Equally remarkable, in 2016 the U.S. attorney’s office in Pittsburgh obtained a sealed indictment that alleged a Bulgarian man was part of a gang that bore some resemblance to Bogachev’s. Its victims were small- to medium-size businesses in the U.S. and Western Europe. The Bulgarian was arrested because he was the only one of the group who lived in a country that had an extradition treaty with the United States, and he was promptly sent to Pittsburgh. One of the men was based in Ukraine, where he ran a “bulletproof” hosting service called Avalanche, which registered malicious domains for cyber criminals and hosted their executable malware files on its servers. The investigation of this criminal enterprise continued until 2019, when the U.S. attorney’s office unsealed an indictment that charged 10 men with a conspiracy to steal funds using Avalanche and GozNym malware. None of the men worked directly for a nation-state (as far as could be learned), but five of them were in Russia. The others were in Ukraine, Georgia and Moldova. It looked like just another name-and-shame indictment. That familiar question surfaced again: What was the point?
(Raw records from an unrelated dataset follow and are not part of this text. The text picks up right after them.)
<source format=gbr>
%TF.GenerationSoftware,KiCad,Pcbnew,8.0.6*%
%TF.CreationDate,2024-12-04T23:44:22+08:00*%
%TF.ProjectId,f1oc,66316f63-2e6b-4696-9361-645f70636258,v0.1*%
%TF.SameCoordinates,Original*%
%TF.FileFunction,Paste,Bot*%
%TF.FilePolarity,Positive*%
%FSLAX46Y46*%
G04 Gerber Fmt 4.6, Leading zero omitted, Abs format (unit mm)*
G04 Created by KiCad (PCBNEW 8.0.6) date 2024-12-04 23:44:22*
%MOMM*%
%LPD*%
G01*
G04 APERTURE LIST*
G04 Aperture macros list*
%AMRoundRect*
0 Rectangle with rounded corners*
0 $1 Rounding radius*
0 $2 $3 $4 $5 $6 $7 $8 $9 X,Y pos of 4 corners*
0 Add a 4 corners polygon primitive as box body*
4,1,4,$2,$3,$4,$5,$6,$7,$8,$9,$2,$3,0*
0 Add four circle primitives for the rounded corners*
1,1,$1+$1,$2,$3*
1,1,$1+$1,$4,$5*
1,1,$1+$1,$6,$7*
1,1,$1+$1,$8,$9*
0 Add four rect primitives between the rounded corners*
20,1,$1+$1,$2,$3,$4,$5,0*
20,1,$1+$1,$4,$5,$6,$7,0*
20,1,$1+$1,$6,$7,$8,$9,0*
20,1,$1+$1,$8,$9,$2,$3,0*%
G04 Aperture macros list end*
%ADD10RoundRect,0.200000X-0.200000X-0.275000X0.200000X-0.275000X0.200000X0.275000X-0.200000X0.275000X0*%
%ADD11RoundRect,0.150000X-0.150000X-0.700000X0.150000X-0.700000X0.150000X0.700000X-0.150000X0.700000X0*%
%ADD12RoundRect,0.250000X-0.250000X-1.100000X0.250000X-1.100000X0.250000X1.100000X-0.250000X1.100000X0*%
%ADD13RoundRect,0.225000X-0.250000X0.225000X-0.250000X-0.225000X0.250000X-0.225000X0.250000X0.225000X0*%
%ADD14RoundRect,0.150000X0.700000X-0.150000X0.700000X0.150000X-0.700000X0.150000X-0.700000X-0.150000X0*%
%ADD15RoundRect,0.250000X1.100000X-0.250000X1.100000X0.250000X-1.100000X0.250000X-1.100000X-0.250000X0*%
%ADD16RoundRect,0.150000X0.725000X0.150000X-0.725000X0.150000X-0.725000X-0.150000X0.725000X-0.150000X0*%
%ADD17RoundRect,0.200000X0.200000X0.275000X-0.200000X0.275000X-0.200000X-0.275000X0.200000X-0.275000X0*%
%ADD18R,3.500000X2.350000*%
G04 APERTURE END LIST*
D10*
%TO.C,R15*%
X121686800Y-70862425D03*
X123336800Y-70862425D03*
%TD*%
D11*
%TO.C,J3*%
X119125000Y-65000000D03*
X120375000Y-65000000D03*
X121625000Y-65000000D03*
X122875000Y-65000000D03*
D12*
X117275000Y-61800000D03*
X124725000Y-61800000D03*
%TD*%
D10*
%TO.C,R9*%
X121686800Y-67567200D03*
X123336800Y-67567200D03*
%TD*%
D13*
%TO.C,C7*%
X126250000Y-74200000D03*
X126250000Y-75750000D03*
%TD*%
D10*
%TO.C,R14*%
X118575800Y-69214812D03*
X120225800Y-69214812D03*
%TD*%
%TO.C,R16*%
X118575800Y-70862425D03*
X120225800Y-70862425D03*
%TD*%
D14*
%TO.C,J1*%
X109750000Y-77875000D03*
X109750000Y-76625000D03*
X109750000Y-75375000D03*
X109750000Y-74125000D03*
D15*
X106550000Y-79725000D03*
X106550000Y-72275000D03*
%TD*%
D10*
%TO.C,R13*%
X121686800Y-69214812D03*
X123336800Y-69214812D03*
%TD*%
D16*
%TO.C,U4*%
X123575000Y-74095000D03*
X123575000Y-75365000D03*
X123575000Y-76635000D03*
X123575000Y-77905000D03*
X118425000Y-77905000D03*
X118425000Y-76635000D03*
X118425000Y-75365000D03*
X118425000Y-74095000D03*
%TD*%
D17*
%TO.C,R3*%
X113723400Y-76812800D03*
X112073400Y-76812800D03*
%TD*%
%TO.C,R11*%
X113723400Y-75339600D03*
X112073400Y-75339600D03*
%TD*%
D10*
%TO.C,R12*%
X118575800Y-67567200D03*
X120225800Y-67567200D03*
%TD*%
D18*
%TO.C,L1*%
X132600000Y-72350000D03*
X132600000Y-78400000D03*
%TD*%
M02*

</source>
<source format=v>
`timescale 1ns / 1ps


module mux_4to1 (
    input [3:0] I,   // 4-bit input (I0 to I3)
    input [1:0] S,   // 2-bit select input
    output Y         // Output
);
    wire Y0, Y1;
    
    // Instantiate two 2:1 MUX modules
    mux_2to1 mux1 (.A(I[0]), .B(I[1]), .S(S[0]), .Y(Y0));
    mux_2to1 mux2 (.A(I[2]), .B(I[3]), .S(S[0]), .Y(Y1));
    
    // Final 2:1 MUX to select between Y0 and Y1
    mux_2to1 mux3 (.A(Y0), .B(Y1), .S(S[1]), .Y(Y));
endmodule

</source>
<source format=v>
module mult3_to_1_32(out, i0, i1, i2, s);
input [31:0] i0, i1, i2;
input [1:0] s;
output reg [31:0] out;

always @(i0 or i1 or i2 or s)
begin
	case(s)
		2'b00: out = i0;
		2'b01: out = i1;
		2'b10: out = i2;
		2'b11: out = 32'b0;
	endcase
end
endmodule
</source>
But the prosecutors and FBI agents in Pittsburgh were not willing to let it go. They flew to The Hague to meet with their counterparts from countries where victim companies were located and where the gang members were based (except Russia). And they agreed to work together to bring as many of the criminals to justice as they could—no matter where that was and no matter who received credit. Germany was a major player. Europol and Eurojust were deeply involved. The five in Russia were beyond their grasp. But much to the surprise of the many naysayers, the others were not. Three, including the ringleader, were arrested in Georgia. One of the FBI agents in Pittsburgh, who helped work the case, testified during the Georgian trial by video linkup. All three were convicted, and the ringleader was sentenced to seven years in prison. The Avalanche administrator was arrested in Ukraine. He escaped, only to be rearrested. Then a judge inexplicably released him pending trial, and he disappeared. The Bulgarian pleaded guilty in Pittsburgh and was sentenced to time served (about three years).
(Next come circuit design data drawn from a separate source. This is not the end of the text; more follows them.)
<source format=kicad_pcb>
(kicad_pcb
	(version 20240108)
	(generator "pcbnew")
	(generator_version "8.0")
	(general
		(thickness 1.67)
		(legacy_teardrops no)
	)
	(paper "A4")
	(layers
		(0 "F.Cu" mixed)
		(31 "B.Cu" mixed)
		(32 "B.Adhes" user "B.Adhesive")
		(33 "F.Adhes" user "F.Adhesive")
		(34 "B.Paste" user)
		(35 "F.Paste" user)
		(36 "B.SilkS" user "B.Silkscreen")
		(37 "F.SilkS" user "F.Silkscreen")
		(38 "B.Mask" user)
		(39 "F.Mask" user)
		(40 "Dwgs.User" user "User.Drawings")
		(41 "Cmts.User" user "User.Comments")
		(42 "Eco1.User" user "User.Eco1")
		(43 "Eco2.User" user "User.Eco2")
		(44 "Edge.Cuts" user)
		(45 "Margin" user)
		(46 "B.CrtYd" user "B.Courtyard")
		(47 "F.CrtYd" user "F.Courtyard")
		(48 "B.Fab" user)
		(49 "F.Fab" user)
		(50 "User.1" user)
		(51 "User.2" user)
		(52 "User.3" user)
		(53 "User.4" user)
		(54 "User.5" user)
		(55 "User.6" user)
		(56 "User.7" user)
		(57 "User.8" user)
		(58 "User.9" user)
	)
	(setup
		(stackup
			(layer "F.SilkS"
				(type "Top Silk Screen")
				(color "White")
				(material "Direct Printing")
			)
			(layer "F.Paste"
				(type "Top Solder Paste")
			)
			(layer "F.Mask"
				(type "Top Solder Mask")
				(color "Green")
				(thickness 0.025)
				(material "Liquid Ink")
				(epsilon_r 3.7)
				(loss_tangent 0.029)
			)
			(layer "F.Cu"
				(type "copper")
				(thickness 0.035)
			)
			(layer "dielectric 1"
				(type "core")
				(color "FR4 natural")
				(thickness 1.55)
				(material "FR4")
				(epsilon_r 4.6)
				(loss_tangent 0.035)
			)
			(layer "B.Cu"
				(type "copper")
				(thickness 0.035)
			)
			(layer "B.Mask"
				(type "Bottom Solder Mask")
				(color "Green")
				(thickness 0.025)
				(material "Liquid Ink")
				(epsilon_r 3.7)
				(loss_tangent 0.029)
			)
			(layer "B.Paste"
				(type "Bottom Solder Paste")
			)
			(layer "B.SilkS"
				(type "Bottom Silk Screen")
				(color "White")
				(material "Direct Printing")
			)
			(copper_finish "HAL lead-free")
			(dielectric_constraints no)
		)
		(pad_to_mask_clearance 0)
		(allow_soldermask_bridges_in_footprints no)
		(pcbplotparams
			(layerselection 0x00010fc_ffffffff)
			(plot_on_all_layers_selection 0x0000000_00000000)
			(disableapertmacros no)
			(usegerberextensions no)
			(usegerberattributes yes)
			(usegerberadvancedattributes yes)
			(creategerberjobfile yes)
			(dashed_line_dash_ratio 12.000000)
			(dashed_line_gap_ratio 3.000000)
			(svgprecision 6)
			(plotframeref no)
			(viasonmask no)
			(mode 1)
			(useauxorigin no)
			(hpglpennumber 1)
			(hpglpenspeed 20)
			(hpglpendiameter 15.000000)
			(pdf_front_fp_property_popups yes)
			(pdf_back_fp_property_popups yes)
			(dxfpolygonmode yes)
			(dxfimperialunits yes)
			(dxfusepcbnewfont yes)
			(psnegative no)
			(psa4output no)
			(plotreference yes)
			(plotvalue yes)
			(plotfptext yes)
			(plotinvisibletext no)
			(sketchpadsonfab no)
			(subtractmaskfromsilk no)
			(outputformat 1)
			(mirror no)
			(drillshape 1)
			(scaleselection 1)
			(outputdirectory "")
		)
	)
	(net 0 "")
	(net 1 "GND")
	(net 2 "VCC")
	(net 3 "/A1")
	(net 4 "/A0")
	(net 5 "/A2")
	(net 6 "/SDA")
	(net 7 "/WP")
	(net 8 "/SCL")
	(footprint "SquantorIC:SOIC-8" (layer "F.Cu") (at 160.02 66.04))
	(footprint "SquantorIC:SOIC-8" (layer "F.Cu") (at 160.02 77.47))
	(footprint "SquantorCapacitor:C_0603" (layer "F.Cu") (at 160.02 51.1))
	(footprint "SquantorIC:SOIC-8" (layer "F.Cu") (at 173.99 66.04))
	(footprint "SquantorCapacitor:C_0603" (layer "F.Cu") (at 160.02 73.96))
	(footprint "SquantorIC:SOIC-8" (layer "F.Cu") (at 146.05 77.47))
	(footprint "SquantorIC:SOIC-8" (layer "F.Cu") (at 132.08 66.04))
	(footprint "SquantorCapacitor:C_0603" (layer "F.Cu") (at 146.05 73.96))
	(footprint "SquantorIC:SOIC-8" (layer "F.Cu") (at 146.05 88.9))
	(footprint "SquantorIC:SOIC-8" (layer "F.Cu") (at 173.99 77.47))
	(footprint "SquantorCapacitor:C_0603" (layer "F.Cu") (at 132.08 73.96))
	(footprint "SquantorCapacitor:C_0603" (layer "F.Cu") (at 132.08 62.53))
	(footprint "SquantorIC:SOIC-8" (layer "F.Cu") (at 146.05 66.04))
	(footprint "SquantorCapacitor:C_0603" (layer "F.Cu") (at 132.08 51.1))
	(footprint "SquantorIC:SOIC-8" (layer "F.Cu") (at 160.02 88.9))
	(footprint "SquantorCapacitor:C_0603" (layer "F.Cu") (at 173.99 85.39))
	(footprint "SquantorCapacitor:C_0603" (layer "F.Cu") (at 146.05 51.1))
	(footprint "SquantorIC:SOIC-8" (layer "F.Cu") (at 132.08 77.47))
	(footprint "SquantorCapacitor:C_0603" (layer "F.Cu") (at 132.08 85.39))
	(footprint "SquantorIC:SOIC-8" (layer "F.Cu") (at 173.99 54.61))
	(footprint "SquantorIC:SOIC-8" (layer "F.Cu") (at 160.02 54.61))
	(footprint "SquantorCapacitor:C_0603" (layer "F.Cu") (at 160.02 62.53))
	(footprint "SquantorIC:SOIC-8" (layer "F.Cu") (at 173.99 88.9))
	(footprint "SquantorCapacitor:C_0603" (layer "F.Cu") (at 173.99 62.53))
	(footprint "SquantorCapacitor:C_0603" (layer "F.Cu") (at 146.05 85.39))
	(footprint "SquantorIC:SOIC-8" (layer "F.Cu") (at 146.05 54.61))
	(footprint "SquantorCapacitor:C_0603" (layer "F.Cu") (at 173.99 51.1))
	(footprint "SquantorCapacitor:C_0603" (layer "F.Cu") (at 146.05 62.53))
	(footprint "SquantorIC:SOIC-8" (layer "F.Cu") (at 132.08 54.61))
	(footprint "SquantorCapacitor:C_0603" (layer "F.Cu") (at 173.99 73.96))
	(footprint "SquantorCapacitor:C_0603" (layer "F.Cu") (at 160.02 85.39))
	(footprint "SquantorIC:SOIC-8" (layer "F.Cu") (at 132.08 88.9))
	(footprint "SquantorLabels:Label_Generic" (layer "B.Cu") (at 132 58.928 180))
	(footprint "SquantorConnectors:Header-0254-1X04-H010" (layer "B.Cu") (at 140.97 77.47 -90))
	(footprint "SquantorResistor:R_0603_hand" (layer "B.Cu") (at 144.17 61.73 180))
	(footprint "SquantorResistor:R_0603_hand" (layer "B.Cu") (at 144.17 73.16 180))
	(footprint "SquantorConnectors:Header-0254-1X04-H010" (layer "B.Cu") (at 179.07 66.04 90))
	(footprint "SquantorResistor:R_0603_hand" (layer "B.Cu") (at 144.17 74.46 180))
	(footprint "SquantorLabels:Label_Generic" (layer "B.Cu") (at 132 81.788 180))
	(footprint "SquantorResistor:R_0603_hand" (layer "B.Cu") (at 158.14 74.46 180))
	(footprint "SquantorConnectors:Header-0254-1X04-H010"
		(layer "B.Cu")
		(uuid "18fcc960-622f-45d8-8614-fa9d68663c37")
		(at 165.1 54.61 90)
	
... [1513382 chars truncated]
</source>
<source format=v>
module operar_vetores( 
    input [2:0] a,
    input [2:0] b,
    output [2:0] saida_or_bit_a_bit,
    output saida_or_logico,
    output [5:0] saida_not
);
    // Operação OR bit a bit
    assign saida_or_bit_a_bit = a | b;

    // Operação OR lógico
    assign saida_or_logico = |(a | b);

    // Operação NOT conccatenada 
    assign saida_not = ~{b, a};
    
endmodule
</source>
Did these cases transform the landscape? Hardly. There’s no shortage of cyber criminals in Eastern Europe. The downfall of Avalanche and the conviction of four men didn’t put a dent in their ranks. But it was an important step. The Sandworm indictment in October that focused on global attacks was impressive. But putting in the time and effort to develop evidence and relationships with cops and prosecutors far away—and trusting that they would succeed, while knowing that they would get the credit if they did—was no small thing. It’s how you build teams. It’s how you support the rule of law in places that have less experience with it.
Maybe it’s time to stop asking that question about indictments. Here’s the bottom line. If there’s ever going to be a real chance in the legal realm to make a dent on cyberattacks—whether the perpetrators are nation-states, organized gangs or individuals—the good guys will have to show they know how to collaborate at least as well as the bad guys. Some of them seem to have gotten that message.